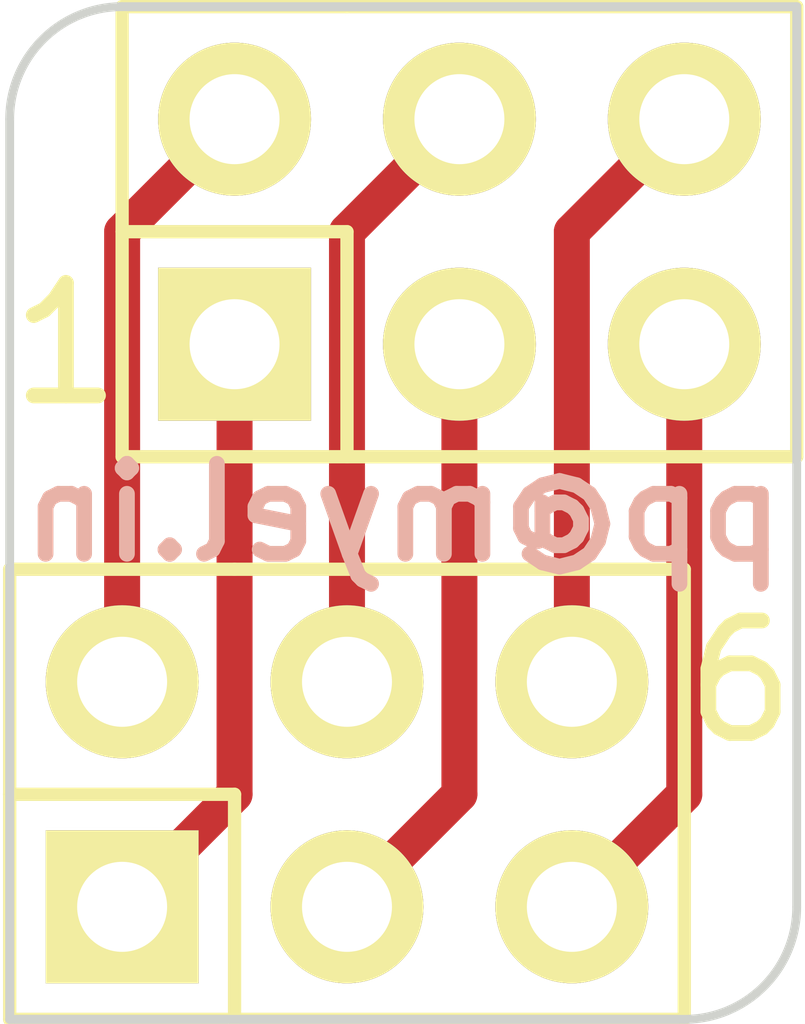
<source format=kicad_pcb>
(kicad_pcb (version 20221018) (generator pcbnew)

  (general
    (thickness 1.6)
  )

  (paper "A4")
  (layers
    (0 "F.Cu" signal)
    (31 "B.Cu" signal)
    (32 "B.Adhes" user "B.Adhesive")
    (33 "F.Adhes" user "F.Adhesive")
    (34 "B.Paste" user)
    (35 "F.Paste" user)
    (36 "B.SilkS" user "B.Silkscreen")
    (37 "F.SilkS" user "F.Silkscreen")
    (38 "B.Mask" user)
    (39 "F.Mask" user)
    (40 "Dwgs.User" user "User.Drawings")
    (41 "Cmts.User" user "User.Comments")
    (42 "Eco1.User" user "User.Eco1")
    (43 "Eco2.User" user "User.Eco2")
    (44 "Edge.Cuts" user)
    (45 "Margin" user)
    (46 "B.CrtYd" user "B.Courtyard")
    (47 "F.CrtYd" user "F.Courtyard")
    (48 "B.Fab" user)
    (49 "F.Fab" user)
  )

  (setup
    (pad_to_mask_clearance 0)
    (pcbplotparams
      (layerselection 0x00010fc_80000001)
      (plot_on_all_layers_selection 0x0000000_00000000)
      (disableapertmacros false)
      (usegerberextensions true)
      (usegerberattributes true)
      (usegerberadvancedattributes true)
      (creategerberjobfile true)
      (dashed_line_dash_ratio 12.000000)
      (dashed_line_gap_ratio 3.000000)
      (svgprecision 4)
      (plotframeref false)
      (viasonmask false)
      (mode 1)
      (useauxorigin false)
      (hpglpennumber 1)
      (hpglpenspeed 20)
      (hpglpendiameter 15.000000)
      (dxfpolygonmode true)
      (dxfimperialunits true)
      (dxfusepcbnewfont true)
      (psnegative false)
      (psa4output false)
      (plotreference true)
      (plotvalue true)
      (plotinvisibletext false)
      (sketchpadsonfab false)
      (subtractmaskfromsilk false)
      (outputformat 1)
      (mirror false)
      (drillshape 0)
      (scaleselection 1)
      (outputdirectory "gerbers/")
    )
  )

  (net 0 "")
  (net 1 "Net-(CON1-Pad1)")
  (net 2 "Net-(CON1-Pad2)")
  (net 3 "Net-(CON1-Pad3)")
  (net 4 "Net-(CON1-Pad4)")
  (net 5 "Net-(CON1-Pad5)")
  (net 6 "Net-(CON1-Pad6)")

  (footprint "Pin_Headers:Pin_Header_Straight_2x03" (layer "F.Cu") (at 147.32 111.76))

  (footprint "Pin_Headers:Pin_Header_Straight_2x03" (layer "F.Cu") (at 148.59 105.41))

  (gr_arc (start 152.4 113.03) (mid 152.028026 113.928026) (end 151.13 114.3)
    (stroke (width 0.1) (type solid)) (layer "Edge.Cuts") (tstamp 3f28e3e5-a108-452c-9df6-8a029408fde4))
  (gr_line (start 143.51 104.14) (end 143.51 114.3)
    (stroke (width 0.1) (type solid)) (layer "Edge.Cuts") (tstamp 62f82649-9bbe-4c8f-bb36-76d5c511d74a))
  (gr_line (start 143.51 114.3) (end 151.13 114.3)
    (stroke (width 0.1) (type solid)) (layer "Edge.Cuts") (tstamp 657b7bf0-42c8-4014-b4c8-6cde2d15066c))
  (gr_line (start 152.4 113.03) (end 152.4 102.87)
    (stroke (width 0.1) (type solid)) (layer "Edge.Cuts") (tstamp 87e61259-207f-4871-8bf3-42d6c5c8f81d))
  (gr_arc (start 143.51 104.14) (mid 143.881974 103.241974) (end 144.78 102.87)
    (stroke (width 0.1) (type solid)) (layer "Edge.Cuts") (tstamp 8b6e99fa-c633-4539-95d6-808b11f919cb))
  (gr_line (start 152.4 102.87) (end 144.78 102.87)
    (stroke (width 0.1) (type solid)) (layer "Edge.Cuts") (tstamp a3a60ced-9b46-4a54-95a7-cf771660e869))
  (gr_text "pp@myel.in" (at 147.955 108.585) (layer "B.SilkS") (tstamp 56860290-7e72-452f-b8d2-1d04aea2fcbe)
    (effects (font (size 1.016 1.016) (thickness 0.1778)) (justify mirror))
  )
  (gr_text "6" (at 151.765 110.49) (layer "F.SilkS") (tstamp abf0d819-3f70-412d-bc13-c0c55a2bcfcf)
    (effects (font (size 1.27 1.27) (thickness 0.1778)))
  )
  (gr_text "1" (at 144.145 106.68) (layer "F.SilkS") (tstamp b4feff10-9e71-4858-a013-1177aaf70a48)
    (effects (font (size 1.27 1.27) (thickness 0.1778)))
  )

  (segment (start 146.05 111.76) (end 144.78 113.03) (width 0.4064) (layer "F.Cu") (net 1) (tstamp 00000000-0000-0000-0000-000054b60b2e))
  (segment (start 146.05 106.68) (end 146.05 111.76) (width 0.4064) (layer "F.Cu") (net 1) (tstamp 2e6bdbab-10bc-40f1-90ad-f663de002d11))
  (segment (start 144.78 105.41) (end 144.78 110.49) (width 0.4064) (layer "F.Cu") (net 2) (tstamp 00000000-0000-0000-0000-000054b60b31))
  (segment (start 146.05 104.14) (end 144.78 105.41) (width 0.4064) (layer "F.Cu") (net 2) (tstamp 014b997f-ab45-4ded-bce5-e90005a52df3))
  (segment (start 148.59 111.76) (end 147.32 113.03) (width 0.4064) (layer "F.Cu") (net 3) (tstamp 00000000-0000-0000-0000-000054b60b35))
  (segment (start 148.59 106.68) (end 148.59 111.76) (width 0.4064) (layer "F.Cu") (net 3) (tstamp 56d65537-3b67-4591-a3de-62b0679127f0))
  (segment (start 147.32 105.41) (end 147.32 110.49) (width 0.4064) (layer "F.Cu") (net 4) (tstamp 00000000-0000-0000-0000-000054b60b3e))
  (segment (start 148.59 104.14) (end 147.32 105.41) (width 0.4064) (layer "F.Cu") (net 4) (tstamp 904029ae-c50c-4471-a96f-193fdf0e7131))
  (segment (start 151.13 111.76) (end 149.86 113.03) (width 0.4064) (layer "F.Cu") (net 5) (tstamp 00000000-0000-0000-0000-000054b60b38))
  (segment (start 151.13 106.68) (end 151.13 111.76) (width 0.4064) (layer "F.Cu") (net 5) (tstamp 68699467-8396-49a7-8fff-87b2251c0cd7))
  (segment (start 149.86 105.41) (end 151.13 104.14) (width 0.4064) (layer "F.Cu") (net 6) (tstamp 00000000-0000-0000-0000-000054b60b3b))
  (segment (start 149.86 110.49) (end 149.86 105.41) (width 0.4064) (layer "F.Cu") (net 6) (tstamp 98c62e7a-5b05-42ea-acab-f49aebbf3641))

)

</source>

### REQUIRED WORK:
The lines running from the beginning of the listing above through the line that holds "(hpglpenspeed 20)" are to be duplicated exactly, both ends kept, pictures omitted.

### ANSWER BOX:
<source format=kicad_pcb>
(kicad_pcb (version 20221018) (generator pcbnew)

  (general
    (thickness 1.6)
  )

  (paper "A4")
  (layers
    (0 "F.Cu" signal)
    (31 "B.Cu" signal)
    (32 "B.Adhes" user "B.Adhesive")
    (33 "F.Adhes" user "F.Adhesive")
    (34 "B.Paste" user)
    (35 "F.Paste" user)
    (36 "B.SilkS" user "B.Silkscreen")
    (37 "F.SilkS" user "F.Silkscreen")
    (38 "B.Mask" user)
    (39 "F.Mask" user)
    (40 "Dwgs.User" user "User.Drawings")
    (41 "Cmts.User" user "User.Comments")
    (42 "Eco1.User" user "User.Eco1")
    (43 "Eco2.User" user "User.Eco2")
    (44 "Edge.Cuts" user)
    (45 "Margin" user)
    (46 "B.CrtYd" user "B.Courtyard")
    (47 "F.CrtYd" user "F.Courtyard")
    (48 "B.Fab" user)
    (49 "F.Fab" user)
  )

  (setup
    (pad_to_mask_clearance 0)
    (pcbplotparams
      (layerselection 0x00010fc_80000001)
      (plot_on_all_layers_selection 0x0000000_00000000)
      (disableapertmacros false)
      (usegerberextensions true)
      (usegerberattributes true)
      (usegerberadvancedattributes true)
      (creategerberjobfile true)
      (dashed_line_dash_ratio 12.000000)
      (dashed_line_gap_ratio 3.000000)
      (svgprecision 4)
      (plotframeref false)
      (viasonmask false)
      (mode 1)
      (useauxorigin false)
      (hpglpennumber 1)
      (hpglpenspeed 20)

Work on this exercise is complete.